- _TASK STATEMENT_
From the first line down to the line containing "reg [NAME_BITS-1:0] ws, rs1, rs2;", print the records below exactly, leaving every picture out.

- _SOURCE RECORDS_
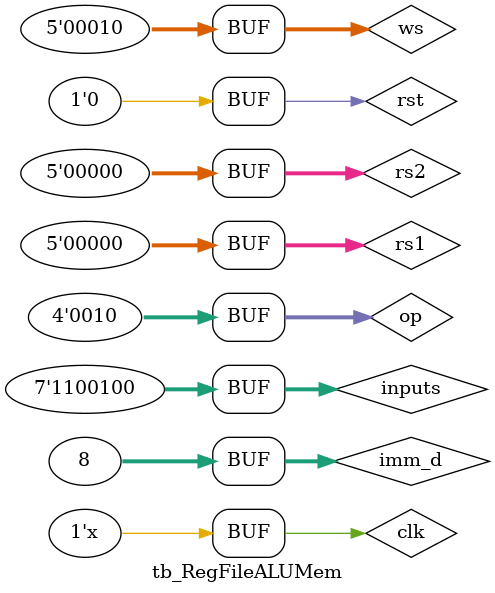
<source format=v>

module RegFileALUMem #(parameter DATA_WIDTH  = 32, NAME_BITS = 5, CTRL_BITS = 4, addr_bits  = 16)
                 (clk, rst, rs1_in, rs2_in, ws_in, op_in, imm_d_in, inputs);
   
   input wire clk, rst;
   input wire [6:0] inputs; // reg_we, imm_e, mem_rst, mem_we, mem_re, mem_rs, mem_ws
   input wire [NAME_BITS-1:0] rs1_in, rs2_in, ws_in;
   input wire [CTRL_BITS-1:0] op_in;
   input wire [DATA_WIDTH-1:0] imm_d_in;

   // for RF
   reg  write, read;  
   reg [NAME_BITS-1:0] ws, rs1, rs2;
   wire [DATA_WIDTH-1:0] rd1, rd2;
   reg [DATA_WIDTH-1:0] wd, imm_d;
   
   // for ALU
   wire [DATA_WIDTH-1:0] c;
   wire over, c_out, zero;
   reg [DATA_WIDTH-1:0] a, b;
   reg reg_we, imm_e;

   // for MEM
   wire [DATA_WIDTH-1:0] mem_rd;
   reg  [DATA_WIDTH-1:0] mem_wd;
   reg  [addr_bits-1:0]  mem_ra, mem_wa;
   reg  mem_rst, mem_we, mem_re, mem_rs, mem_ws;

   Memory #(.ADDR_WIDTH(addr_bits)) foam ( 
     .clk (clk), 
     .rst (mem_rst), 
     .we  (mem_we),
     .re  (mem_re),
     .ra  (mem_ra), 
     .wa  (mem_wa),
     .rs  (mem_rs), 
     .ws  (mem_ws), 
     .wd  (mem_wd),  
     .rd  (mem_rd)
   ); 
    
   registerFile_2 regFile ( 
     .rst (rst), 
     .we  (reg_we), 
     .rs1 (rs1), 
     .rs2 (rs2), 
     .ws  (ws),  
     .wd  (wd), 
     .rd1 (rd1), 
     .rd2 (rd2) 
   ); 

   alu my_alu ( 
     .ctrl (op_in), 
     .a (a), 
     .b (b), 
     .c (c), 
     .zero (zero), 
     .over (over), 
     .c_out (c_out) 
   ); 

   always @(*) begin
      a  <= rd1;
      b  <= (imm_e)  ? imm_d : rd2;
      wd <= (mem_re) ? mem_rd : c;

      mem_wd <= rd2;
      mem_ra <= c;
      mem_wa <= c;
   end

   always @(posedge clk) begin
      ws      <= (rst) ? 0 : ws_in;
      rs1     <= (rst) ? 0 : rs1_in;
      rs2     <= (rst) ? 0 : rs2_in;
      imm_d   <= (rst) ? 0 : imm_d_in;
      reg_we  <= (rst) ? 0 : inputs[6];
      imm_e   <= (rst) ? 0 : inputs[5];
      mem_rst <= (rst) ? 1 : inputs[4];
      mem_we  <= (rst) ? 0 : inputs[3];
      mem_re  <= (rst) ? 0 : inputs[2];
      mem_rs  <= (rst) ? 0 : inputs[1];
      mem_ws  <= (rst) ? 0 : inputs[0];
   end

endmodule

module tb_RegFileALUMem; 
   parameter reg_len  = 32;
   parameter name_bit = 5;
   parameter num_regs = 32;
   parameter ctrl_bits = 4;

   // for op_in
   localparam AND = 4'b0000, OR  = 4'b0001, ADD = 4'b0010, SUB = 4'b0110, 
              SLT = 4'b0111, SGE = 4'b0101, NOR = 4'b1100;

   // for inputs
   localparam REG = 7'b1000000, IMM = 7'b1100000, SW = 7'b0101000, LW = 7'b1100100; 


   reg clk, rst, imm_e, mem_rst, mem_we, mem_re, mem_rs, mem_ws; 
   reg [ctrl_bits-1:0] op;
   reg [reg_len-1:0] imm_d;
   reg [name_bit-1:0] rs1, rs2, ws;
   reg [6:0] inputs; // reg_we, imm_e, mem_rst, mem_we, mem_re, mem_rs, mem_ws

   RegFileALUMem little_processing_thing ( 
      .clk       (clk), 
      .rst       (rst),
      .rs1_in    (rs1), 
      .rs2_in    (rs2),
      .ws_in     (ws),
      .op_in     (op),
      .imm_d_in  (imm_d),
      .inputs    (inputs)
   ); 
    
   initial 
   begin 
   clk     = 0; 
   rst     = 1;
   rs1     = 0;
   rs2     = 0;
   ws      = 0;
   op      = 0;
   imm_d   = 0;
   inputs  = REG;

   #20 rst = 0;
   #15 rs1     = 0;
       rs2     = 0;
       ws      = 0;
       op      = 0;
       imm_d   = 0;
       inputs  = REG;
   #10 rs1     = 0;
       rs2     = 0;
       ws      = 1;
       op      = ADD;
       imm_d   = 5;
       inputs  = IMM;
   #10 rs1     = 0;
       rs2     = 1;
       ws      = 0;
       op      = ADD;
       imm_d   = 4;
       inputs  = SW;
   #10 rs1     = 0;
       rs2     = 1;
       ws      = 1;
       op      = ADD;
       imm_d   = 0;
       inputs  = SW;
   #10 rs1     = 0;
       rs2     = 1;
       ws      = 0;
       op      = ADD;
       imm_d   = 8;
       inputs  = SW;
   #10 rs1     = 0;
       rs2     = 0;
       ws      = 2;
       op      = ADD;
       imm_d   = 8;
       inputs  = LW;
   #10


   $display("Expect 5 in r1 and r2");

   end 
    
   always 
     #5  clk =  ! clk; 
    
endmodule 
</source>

- _ANSWER BOX_
<source format=v>

module RegFileALUMem #(parameter DATA_WIDTH  = 32, NAME_BITS = 5, CTRL_BITS = 4, addr_bits  = 16)
                 (clk, rst, rs1_in, rs2_in, ws_in, op_in, imm_d_in, inputs);
   
   input wire clk, rst;
   input wire [6:0] inputs; // reg_we, imm_e, mem_rst, mem_we, mem_re, mem_rs, mem_ws
   input wire [NAME_BITS-1:0] rs1_in, rs2_in, ws_in;
   input wire [CTRL_BITS-1:0] op_in;
   input wire [DATA_WIDTH-1:0] imm_d_in;

   // for RF
   reg  write, read;  
   reg [NAME_BITS-1:0] ws, rs1, rs2;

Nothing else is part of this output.